I proventi della vendita aumentano la liquidità per l’azienda, che può essere utilizzata per scopi come capitale circolante, capex, ricerca e sviluppo e acquisizioni, mentre il capitale allocato sull’immobile viene liberato e la società può concentrarsi sul proprio core business. L’operazione consente di generare valore per l’azienda e i suoi azionisti arbitraggiando il rendimento implicito dell’investimento immobiliare rispetto al rendimento del business (in termini di ROI/ROE). Anche la valutazione d’azienda ne trae vantaggio in quanto l’investimento nel business consente di incrementare l’Ebidta e di conseguenza la valutazione economica che è normalmente parametrata ad un multiplo dell’Ebitda.
Il contratto di affitto a lungo termine preserva la necessità strategica da parte dell’impresa di utilizzare l’immobile che è strumentale e “mission critical” per il suo business, potendo liberamente gestirlo ed anche intervenendo con ampliamenti ed ammodernamenti.
Inoltre, ulteriore vantaggio è quello di non utilizzare gli affidamenti bancari per finanziare l’immobile e, quindi, poter meglio gestire le – sempre più rarefatte – fonti finanziarie.
Quando ricorrere al leaseback?
Oltre alle esigenze di ampliare i propri canali di finanziamento, tale operazione può essere un utile strumento in occasione di transazioni di M&A, nella cessione dell’azienda a terzi, in operazioni di private equity, nella quotazione in borsa, ovvero tutte quelle operazioni che difficilmente valorizzano il patrimonio immobiliare di tipo strumentale.
Basti pensare alle operazioni di private equity, nelle quali normalmente il fondo non acquisisce la proprietà immobiliare lasciando al venditore un asset che continua ad incorporare il rischio industriale dell’azienda ormai ceduta.
In tutte queste situazioni il fondo immobiliare di sale & leaseback è in grado di inserirsi positivamente allineando gli interessi di tutte le parti coinvolte.
Tale fenomeno è meno inusuale di quanto si pensi; infatti nella grande maggioranza delle aziende italiane la proprietà degli immobili strumentali (fabbriche e magazzini) è ancora di proprietà dell’impresa e normalmente tale asset è posto a garanzia (ipotecaria) a favore della banca per finanziare il business o il working capital.

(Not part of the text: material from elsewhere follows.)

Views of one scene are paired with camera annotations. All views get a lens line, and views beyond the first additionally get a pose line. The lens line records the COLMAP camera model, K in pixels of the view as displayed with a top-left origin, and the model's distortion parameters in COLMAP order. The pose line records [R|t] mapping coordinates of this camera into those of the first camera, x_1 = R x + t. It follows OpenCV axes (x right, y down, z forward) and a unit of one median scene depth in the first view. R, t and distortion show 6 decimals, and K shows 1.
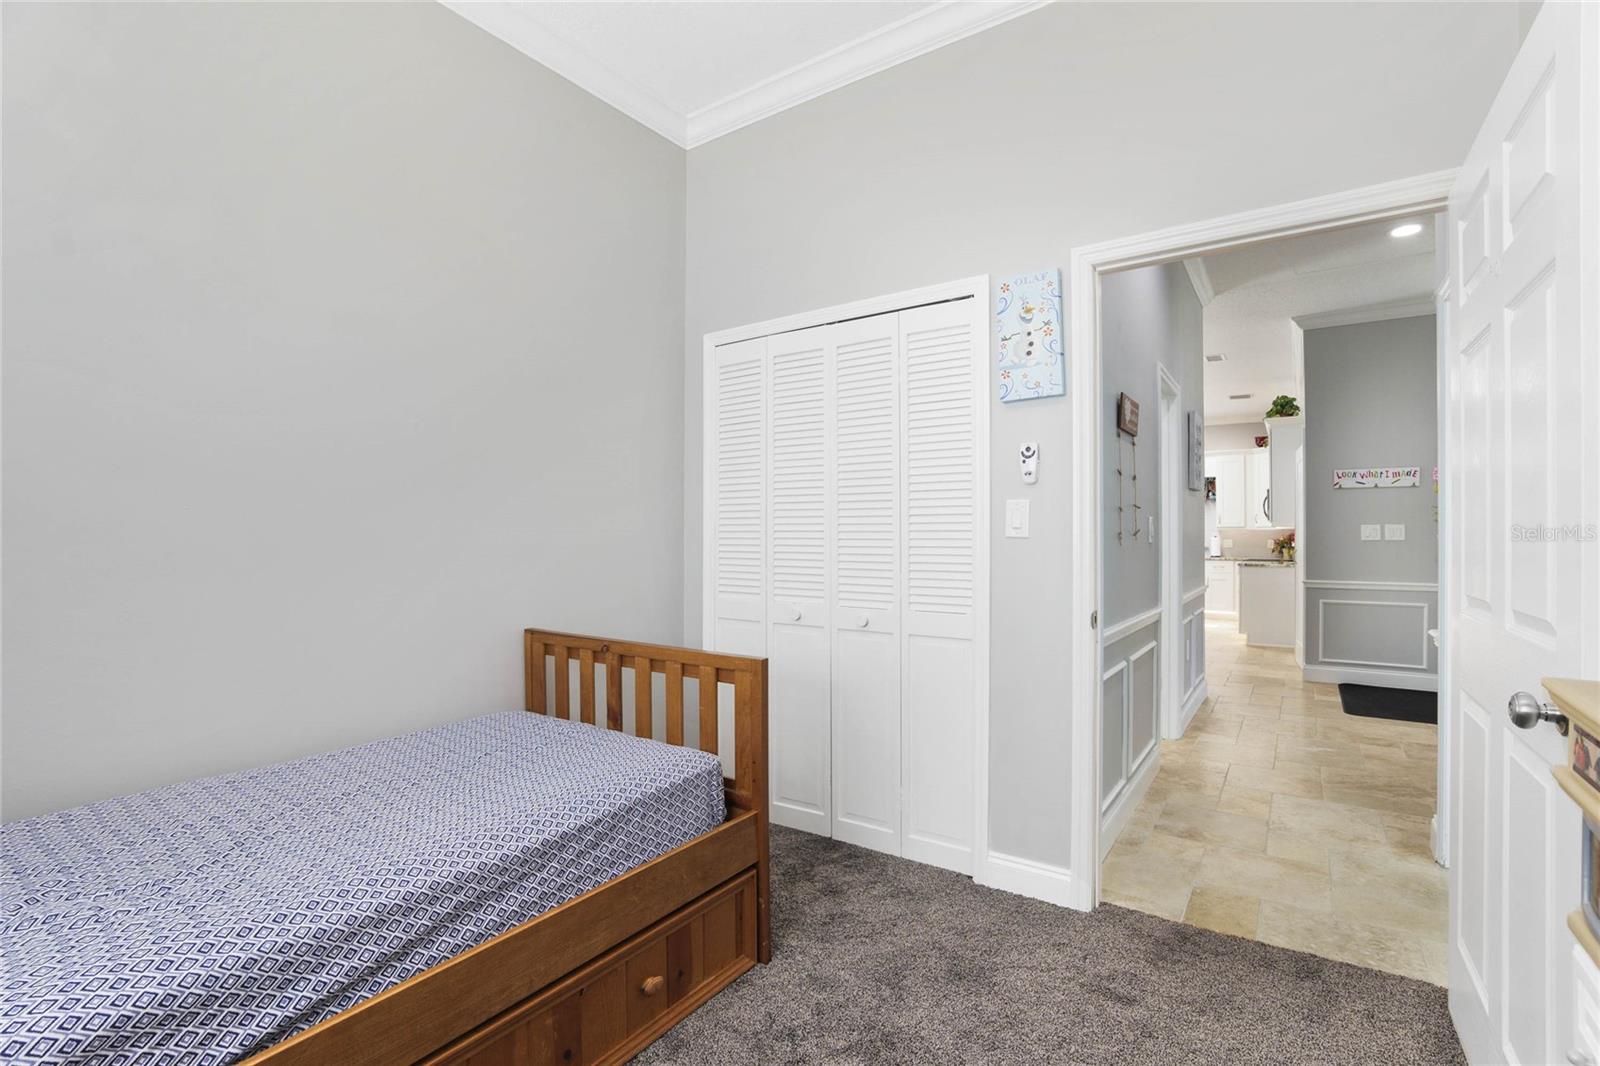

I vantaggi per l’investitore
L’attrattività dei fondi di net lease in Europa può essere ricondotta essenzialmente a tre fattori: i rendimenti sono meno volatili e guidati dal reddito; i flussi di cassa sono generalmente ancorati all’IPC e, dunque, offrono agli investitori un’efficace copertura contro l’inflazione in tempi di inflazione elevata e, infine, si tratta di un mercato relativamente recente e ancora non maturo che offre numerose possibilità per gli investitori per assicurarsi redditi a lungo termine a prezzi competitivi nel ciclo immobiliare.
Valutare nuove strade di credito, valorizzando gli immobili
In sintesi, in un panorama dove si fanno strada una serie di strumenti alternativi di credito, come il lending, l’invoice financing, il factoring, il leaseback è un’opzione da considerare soprattutto per chi desidera liberare valore dagli immobili, che conoscono bene gli strumenti alternativi al credito tradizionale e possono indirizzare al meglio l’operatore, sia esso imprenditore o fondo di private equity.